Distinctive (adj): different, unique, original
Today, my life is taking a new turn.
I have completed all the work necessary in order to graduate with my 90-hour M.Div, a process that has taken the entirety of four years of my life, almost to the day.
And I have no idea what to do with it.
Let me explain: I have a lot of options and choices ahead, but none of them seem "right." Maybe I just don't want to "grow up" and "be an adult" that is out of school, but even continuing my education seems like the wrong step to take. And for someone who tends to plan out (in detail) the next, oh 40-50 years, not knowing what I'll be doing in 3 months or 6 months or a year is kinda super frightening.
I have spent that last year and a half slowing down and enjoying my life instead of merely "doing" life, and it has been a huge transformation for me. Even the fact that I am NOT rushing into the next "thing" after graduating is contrary to my nature. Taking a break is not something I naturally strive to do. But here I am, graduating with a supercharged degree, having absolutely no answer to "what are you doing after graduation?" or "what's next for you?". And I'm okay with that. If there is any proof of change in me, and of God's peace in my life, it is that I am completely okay with not knowing what will happen next. In fact, I'm not even worried about the options and what I'm going to do next. Whoa.

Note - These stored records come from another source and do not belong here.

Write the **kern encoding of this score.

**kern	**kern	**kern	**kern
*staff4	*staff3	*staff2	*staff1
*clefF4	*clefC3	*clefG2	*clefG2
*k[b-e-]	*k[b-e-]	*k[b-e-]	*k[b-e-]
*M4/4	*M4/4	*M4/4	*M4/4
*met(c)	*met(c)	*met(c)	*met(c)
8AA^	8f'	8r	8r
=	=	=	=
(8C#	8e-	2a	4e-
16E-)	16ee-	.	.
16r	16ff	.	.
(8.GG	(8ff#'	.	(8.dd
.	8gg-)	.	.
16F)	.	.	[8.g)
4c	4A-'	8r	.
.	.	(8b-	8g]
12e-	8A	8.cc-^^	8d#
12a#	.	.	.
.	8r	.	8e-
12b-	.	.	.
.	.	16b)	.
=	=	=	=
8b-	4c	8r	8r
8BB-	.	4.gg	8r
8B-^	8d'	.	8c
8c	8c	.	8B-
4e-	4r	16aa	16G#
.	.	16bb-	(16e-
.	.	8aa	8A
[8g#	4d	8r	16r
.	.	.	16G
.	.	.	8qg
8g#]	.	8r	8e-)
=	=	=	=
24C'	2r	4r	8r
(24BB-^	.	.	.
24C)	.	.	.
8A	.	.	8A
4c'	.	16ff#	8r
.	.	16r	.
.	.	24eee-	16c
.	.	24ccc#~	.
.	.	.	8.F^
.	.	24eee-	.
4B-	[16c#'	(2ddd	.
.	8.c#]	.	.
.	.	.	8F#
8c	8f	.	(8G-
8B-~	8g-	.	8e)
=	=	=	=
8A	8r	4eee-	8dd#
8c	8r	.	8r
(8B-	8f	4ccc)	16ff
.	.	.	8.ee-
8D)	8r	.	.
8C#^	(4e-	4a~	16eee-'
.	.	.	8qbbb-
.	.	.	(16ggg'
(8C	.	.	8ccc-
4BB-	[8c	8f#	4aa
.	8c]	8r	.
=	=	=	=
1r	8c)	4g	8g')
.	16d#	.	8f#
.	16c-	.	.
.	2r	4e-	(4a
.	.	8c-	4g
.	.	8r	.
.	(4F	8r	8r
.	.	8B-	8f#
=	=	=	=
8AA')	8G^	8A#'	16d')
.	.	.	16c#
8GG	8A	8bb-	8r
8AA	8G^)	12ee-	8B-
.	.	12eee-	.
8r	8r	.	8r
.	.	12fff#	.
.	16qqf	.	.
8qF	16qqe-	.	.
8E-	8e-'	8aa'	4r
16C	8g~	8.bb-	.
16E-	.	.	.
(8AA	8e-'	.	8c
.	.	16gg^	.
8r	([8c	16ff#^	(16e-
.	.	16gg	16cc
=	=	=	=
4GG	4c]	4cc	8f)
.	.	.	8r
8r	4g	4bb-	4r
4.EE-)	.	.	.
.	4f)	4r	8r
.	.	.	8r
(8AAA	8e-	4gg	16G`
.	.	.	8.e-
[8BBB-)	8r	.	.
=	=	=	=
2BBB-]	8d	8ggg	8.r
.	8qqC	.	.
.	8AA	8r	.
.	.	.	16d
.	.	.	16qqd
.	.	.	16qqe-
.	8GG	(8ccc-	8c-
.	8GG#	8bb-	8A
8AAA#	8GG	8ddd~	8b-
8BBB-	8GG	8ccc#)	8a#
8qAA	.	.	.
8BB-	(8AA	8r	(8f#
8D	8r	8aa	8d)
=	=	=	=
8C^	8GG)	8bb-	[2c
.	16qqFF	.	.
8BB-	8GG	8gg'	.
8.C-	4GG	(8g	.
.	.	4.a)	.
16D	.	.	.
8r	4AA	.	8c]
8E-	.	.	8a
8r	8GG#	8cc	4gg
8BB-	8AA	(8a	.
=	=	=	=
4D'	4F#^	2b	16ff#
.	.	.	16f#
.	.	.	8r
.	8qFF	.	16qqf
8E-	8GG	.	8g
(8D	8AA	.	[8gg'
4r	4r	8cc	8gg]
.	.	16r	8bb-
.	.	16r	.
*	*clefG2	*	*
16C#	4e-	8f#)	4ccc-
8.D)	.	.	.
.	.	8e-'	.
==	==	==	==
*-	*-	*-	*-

But, hey, let's not get crazy. I still have some short term goals and plans ;) After all, moving in 6 weeks will take a lot of time, effort, and organizational stamina. (PS Today is my two-year apartment-versary!) Once we are settled in our new apartment, I think the dust will begin to settle, and I will look around and realize I need something to do. I need a plan. I need to figure things out.
But I know there's no rush. And that is completely foreign to me.